Work to complete:
Tally the lines in the listing below that contain the string "VHTK". Reply with the number alone.

[Data]

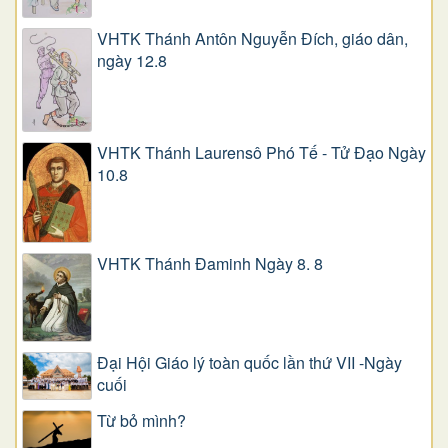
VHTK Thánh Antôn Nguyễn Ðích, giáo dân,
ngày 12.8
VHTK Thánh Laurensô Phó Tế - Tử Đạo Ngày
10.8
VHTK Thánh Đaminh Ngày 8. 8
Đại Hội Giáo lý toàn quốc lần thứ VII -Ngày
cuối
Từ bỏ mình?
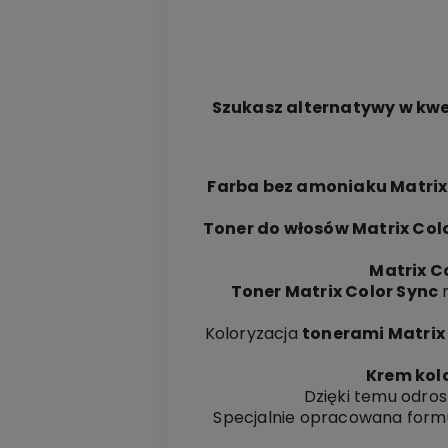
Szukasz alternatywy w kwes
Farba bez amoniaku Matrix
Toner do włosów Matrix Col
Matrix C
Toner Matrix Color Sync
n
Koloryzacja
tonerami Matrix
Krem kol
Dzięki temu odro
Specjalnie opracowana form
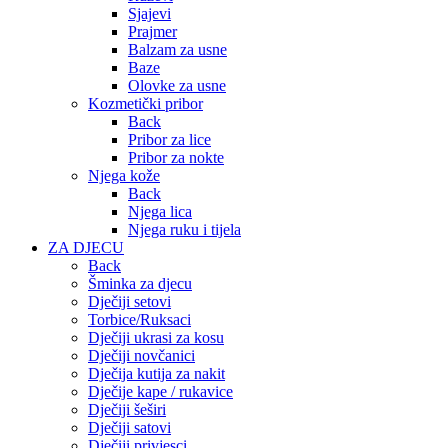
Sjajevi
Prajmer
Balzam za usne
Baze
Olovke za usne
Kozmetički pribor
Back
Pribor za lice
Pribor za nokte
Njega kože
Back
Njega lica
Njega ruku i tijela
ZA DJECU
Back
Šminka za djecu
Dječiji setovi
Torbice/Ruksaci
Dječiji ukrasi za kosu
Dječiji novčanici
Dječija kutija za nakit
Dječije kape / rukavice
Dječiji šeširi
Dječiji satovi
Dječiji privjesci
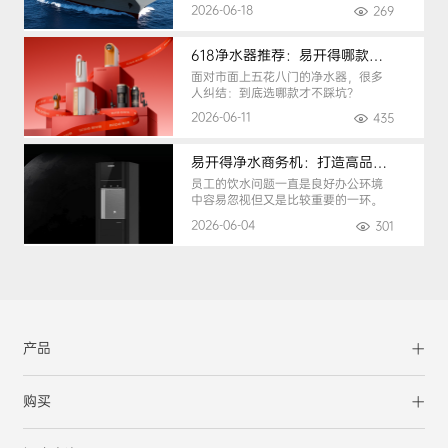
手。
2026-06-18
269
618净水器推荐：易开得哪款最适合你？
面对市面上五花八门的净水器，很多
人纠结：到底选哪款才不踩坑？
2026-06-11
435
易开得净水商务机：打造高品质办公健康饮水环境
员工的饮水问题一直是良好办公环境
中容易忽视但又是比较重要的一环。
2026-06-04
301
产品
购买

[/Data]

Response to the task:
3